=== Provided entries ===

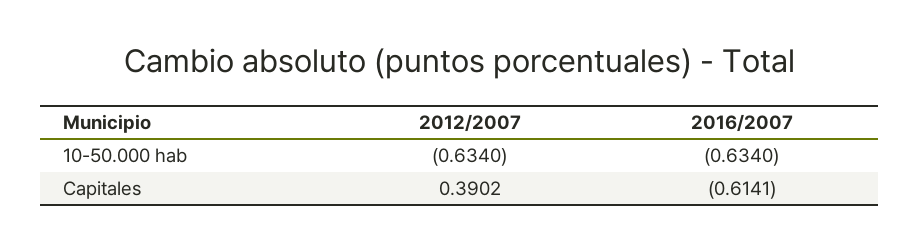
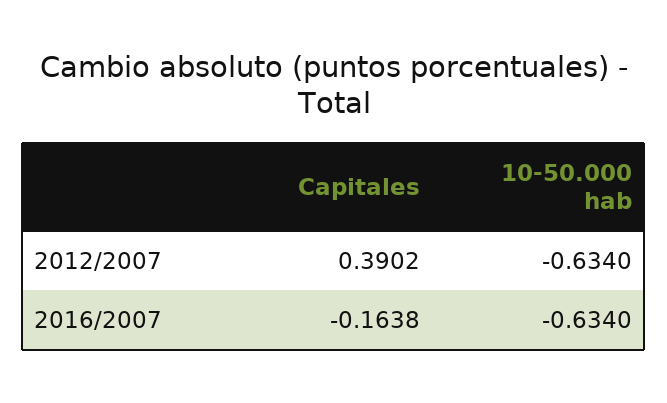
2016/2007, Capitales: -0.6141 -> -0.1638

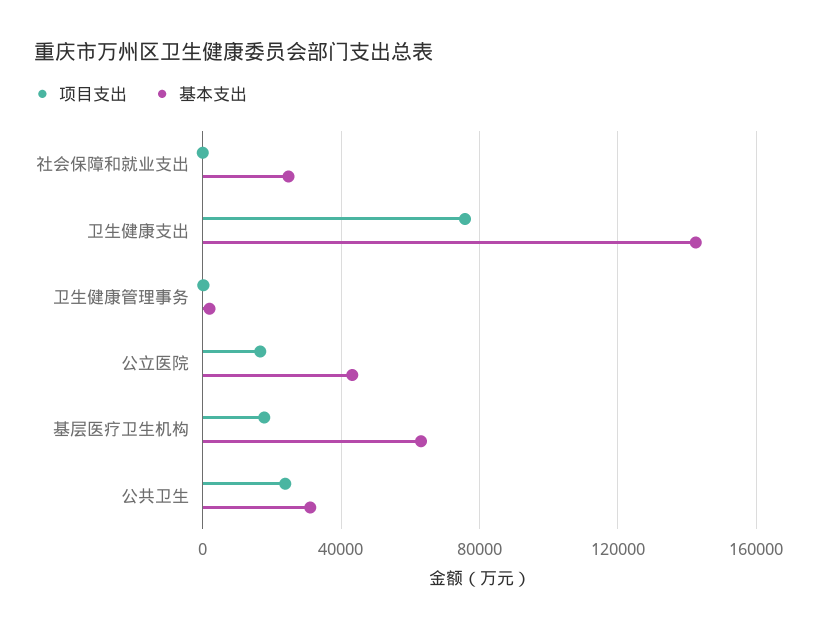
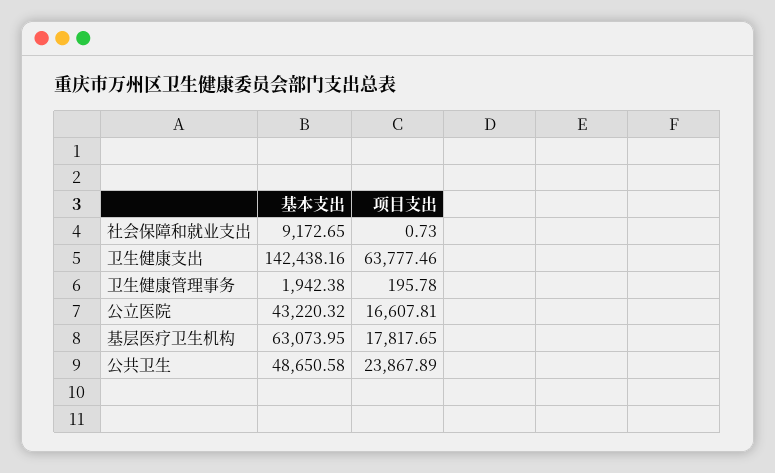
基本支出, 社会保障和就业支出: 25000 -> 9172.65
项目支出, 卫生健康支出: 75000 -> 63777.46
基本支出, 公共卫生: 30000 -> 48650.58

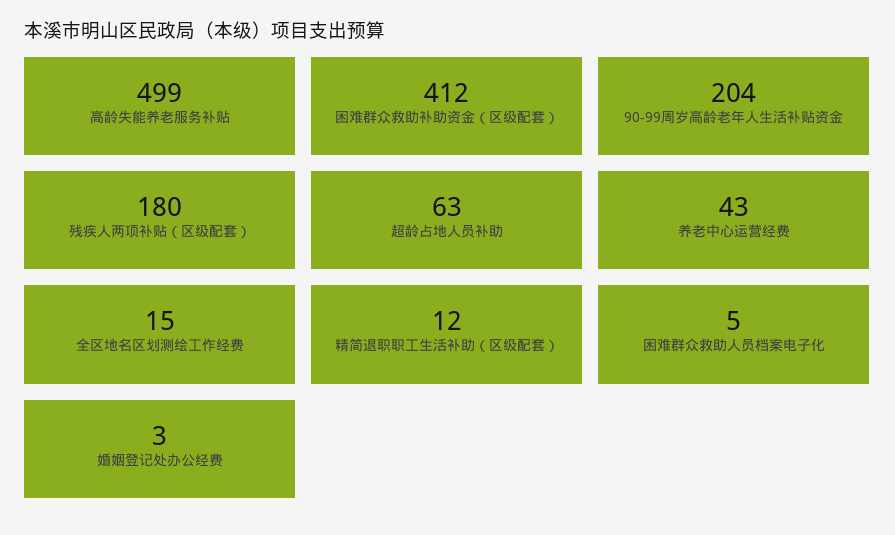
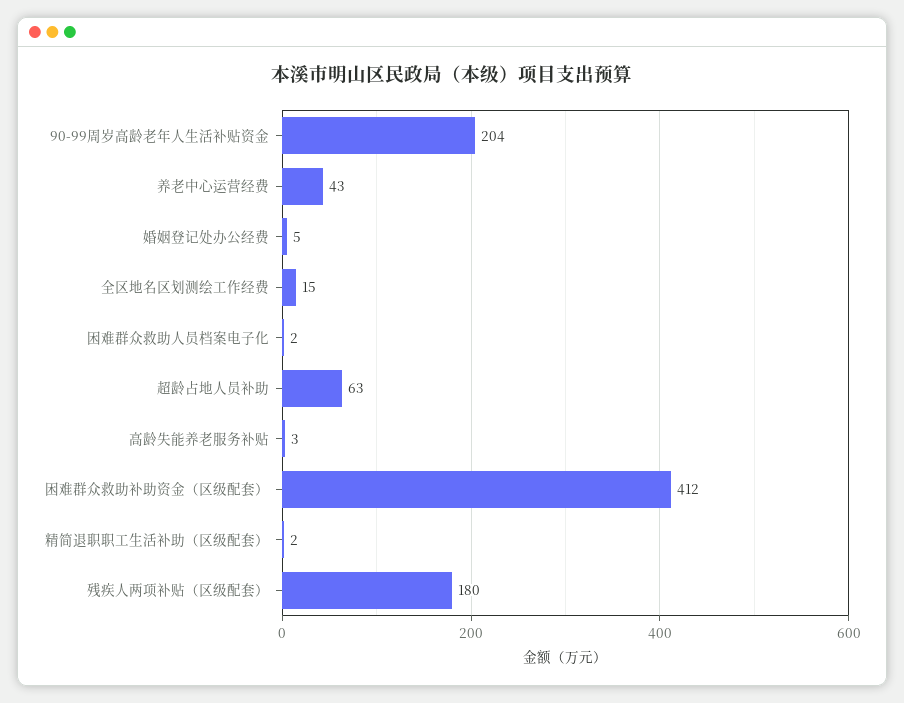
高龄失能养老服务补贴: 499 -> 3
精简退职职工生活补助（区级配套）: 12 -> 2
困难群众救助人员档案电子化: 5 -> 2
婚姻登记处办公经费: 3 -> 5

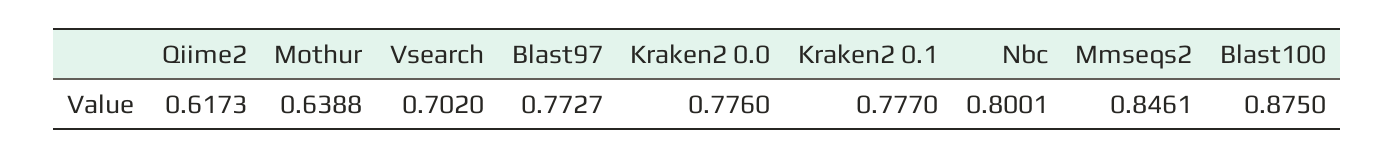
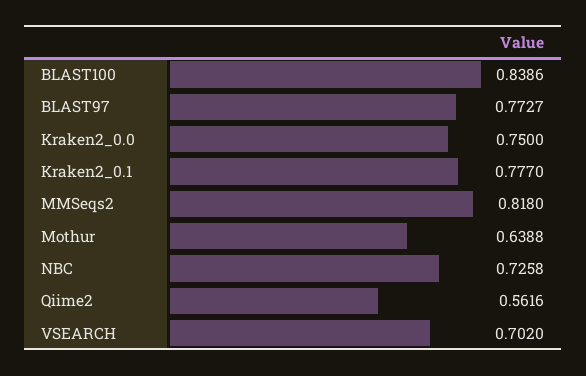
Qiime2: 0.6173 -> 0.5616
Kraken2 0.0: 0.776 -> 0.75
Nbc: 0.8001 -> 0.7258
Mmseqs2: 0.8461 -> 0.818
Blast100: 0.875 -> 0.8386

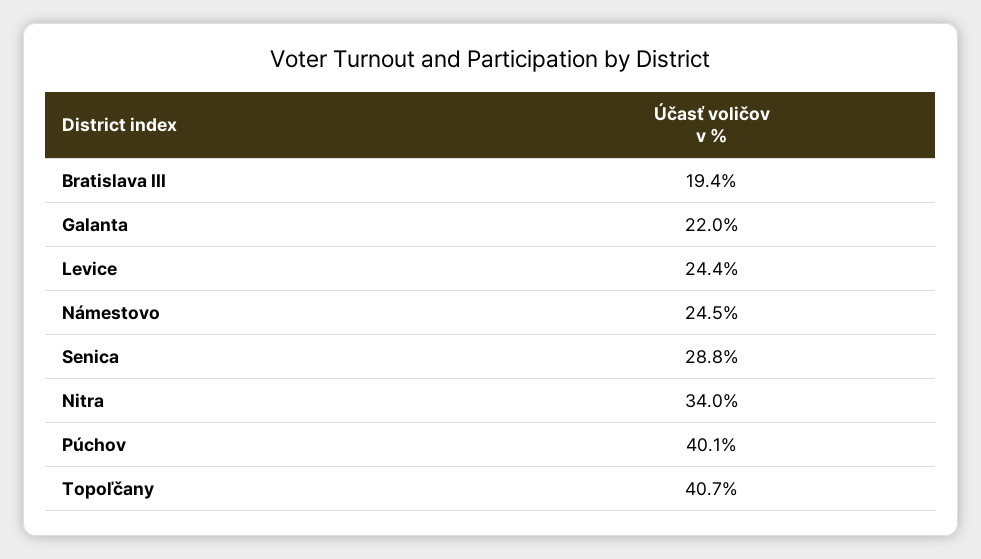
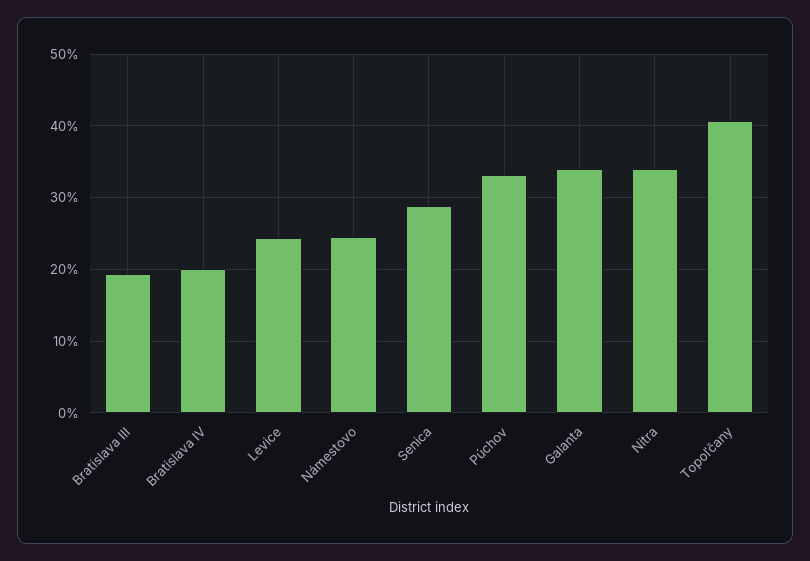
Galanta: 22 -> 34
Púchov: 40.1 -> 33
Bratislava IV: none -> 20

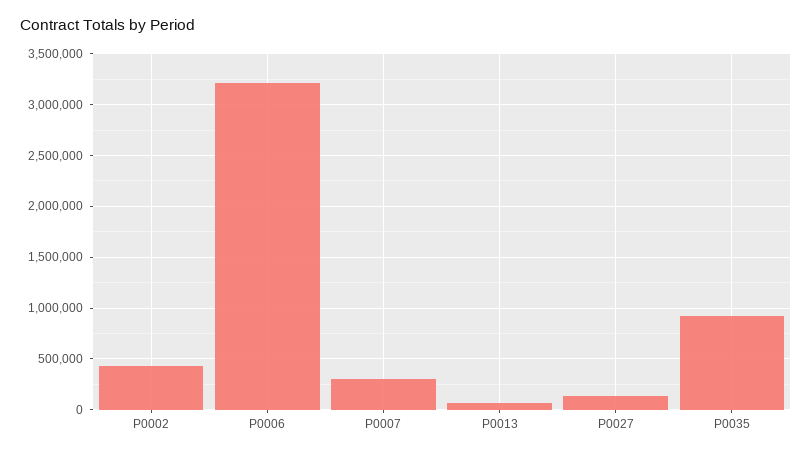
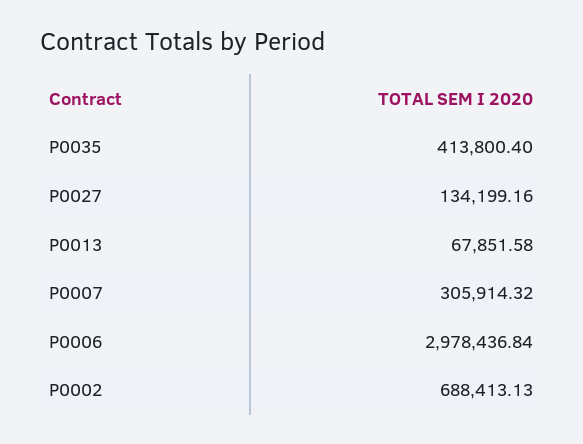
P0002: 400000 -> 688413.13
P0006: 3200000 -> 2978436.84
P0035: 900000 -> 413800.4

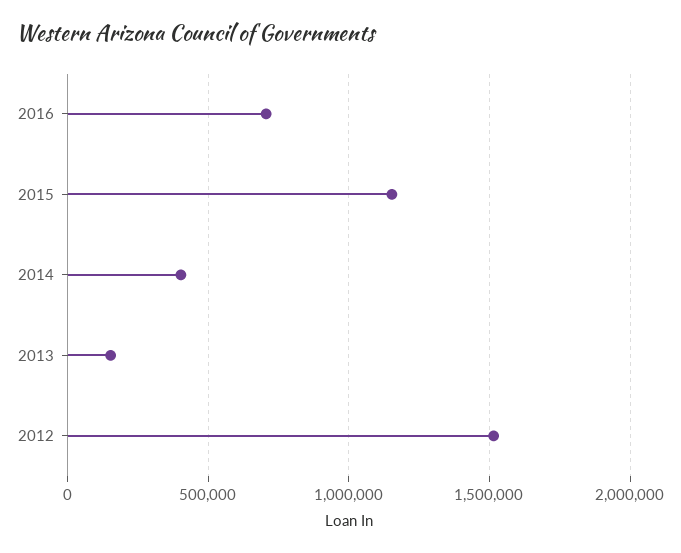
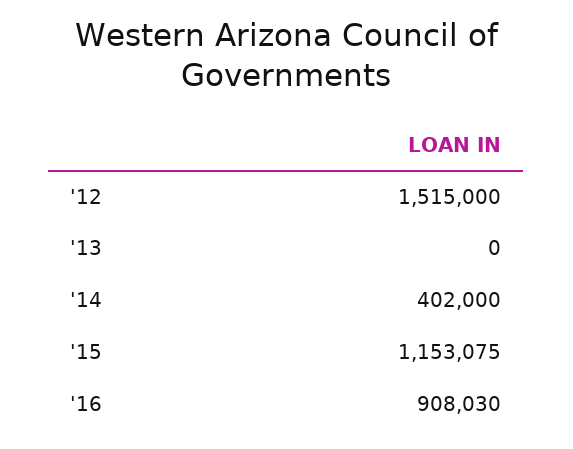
2016: 700000 -> 908030
2013: 150000 -> 0

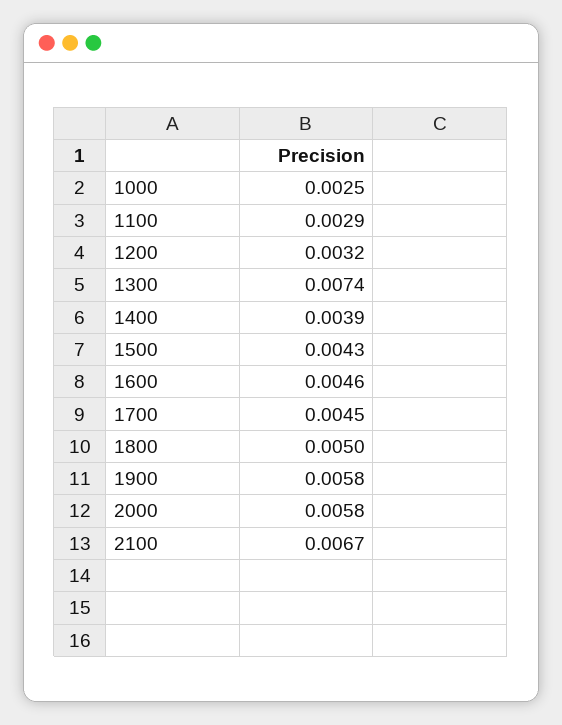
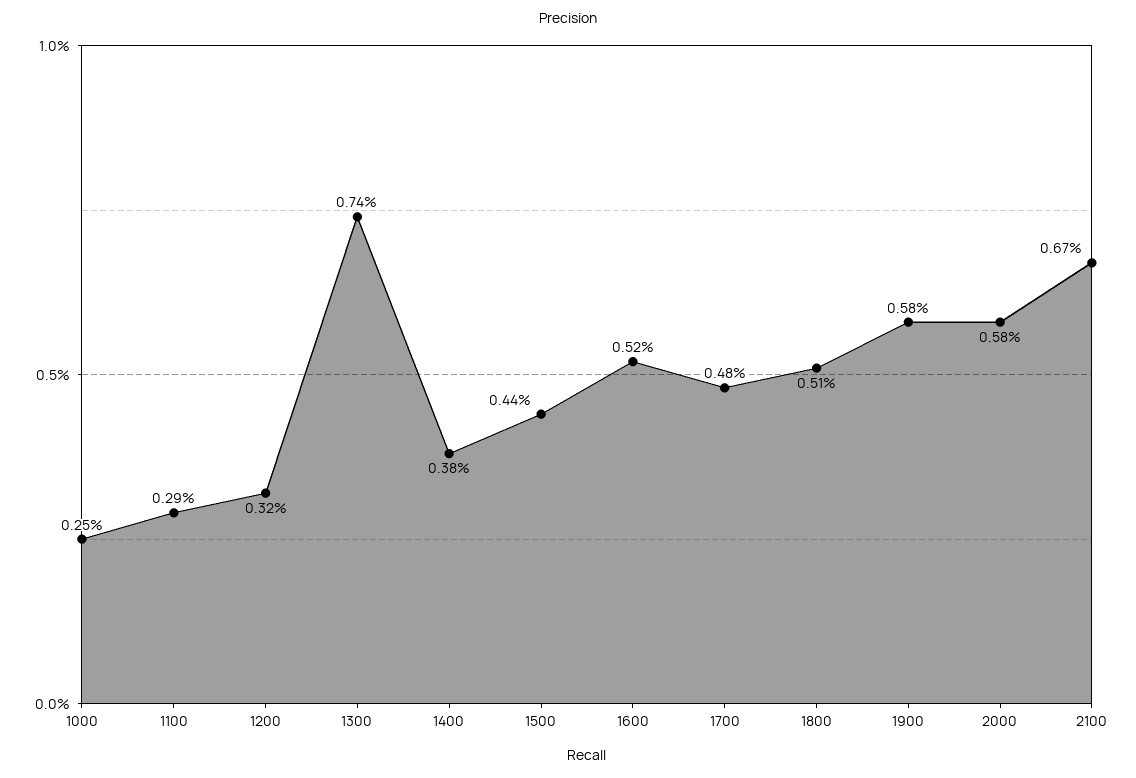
1400: 0.0039 -> 0.0038
1500: 0.0043 -> 0.0044
1600: 0.0046 -> 0.0052
1700: 0.0045 -> 0.0048
1800: 0.005 -> 0.0051

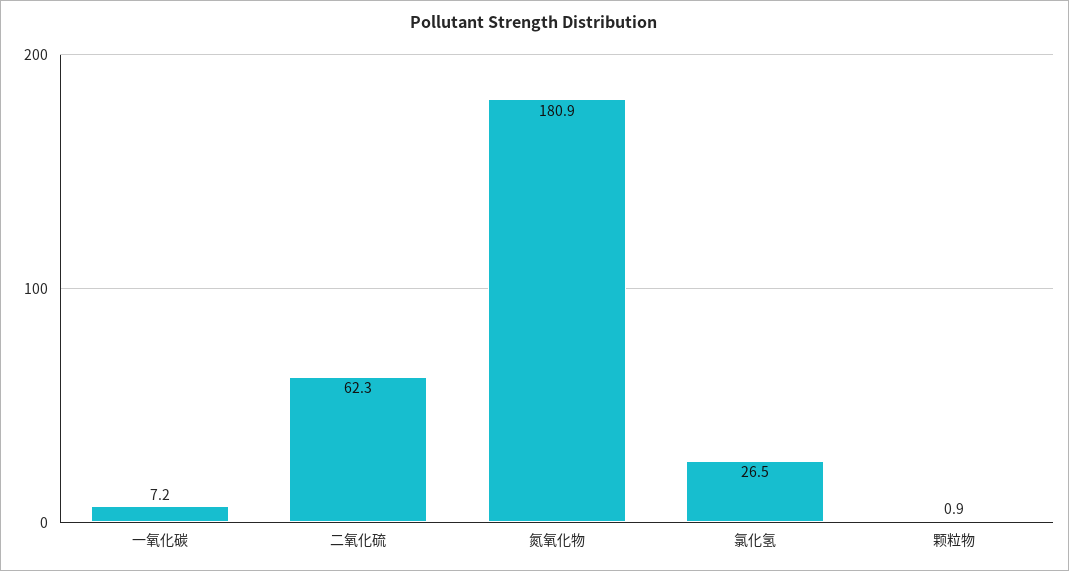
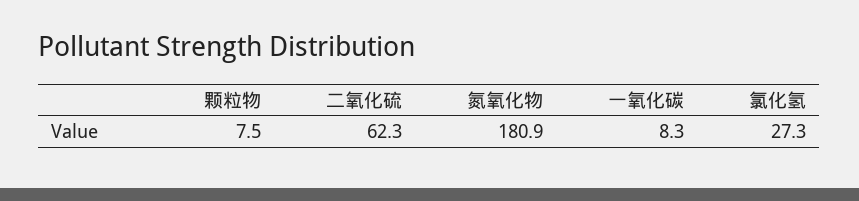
一氧化碳: 7.2 -> 8.3
氯化氢: 26.5 -> 27.3
颗粒物: 0.9 -> 7.5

===

> [Directions] Pictures are to be left out; please print the rest of the records above word for word.

> [Result of this task]
2016/2007, Capitales: -0.6141 -> -0.1638

基本支出, 社会保障和就业支出: 25000 -> 9172.65
项目支出, 卫生健康支出: 75000 -> 63777.46
基本支出, 公共卫生: 30000 -> 48650.58

高龄失能养老服务补贴: 499 -> 3
精简退职职工生活补助（区级配套）: 12 -> 2
困难群众救助人员档案电子化: 5 -> 2
婚姻登记处办公经费: 3 -> 5

Qiime2: 0.6173 -> 0.5616
Kraken2 0.0: 0.776 -> 0.75
Nbc: 0.8001 -> 0.7258
Mmseqs2: 0.8461 -> 0.818
Blast100: 0.875 -> 0.8386

Galanta: 22 -> 34
Púchov: 40.1 -> 33
Bratislava IV: none -> 20

P0002: 400000 -> 688413.13
P0006: 3200000 -> 2978436.84
P0035: 900000 -> 413800.4

2016: 700000 -> 908030
2013: 150000 -> 0

1400: 0.0039 -> 0.0038
1500: 0.0043 -> 0.0044
1600: 0.0046 -> 0.0052
1700: 0.0045 -> 0.0048
1800: 0.005 -> 0.0051

一氧化碳: 7.2 -> 8.3
氯化氢: 26.5 -> 27.3
颗粒物: 0.9 -> 7.5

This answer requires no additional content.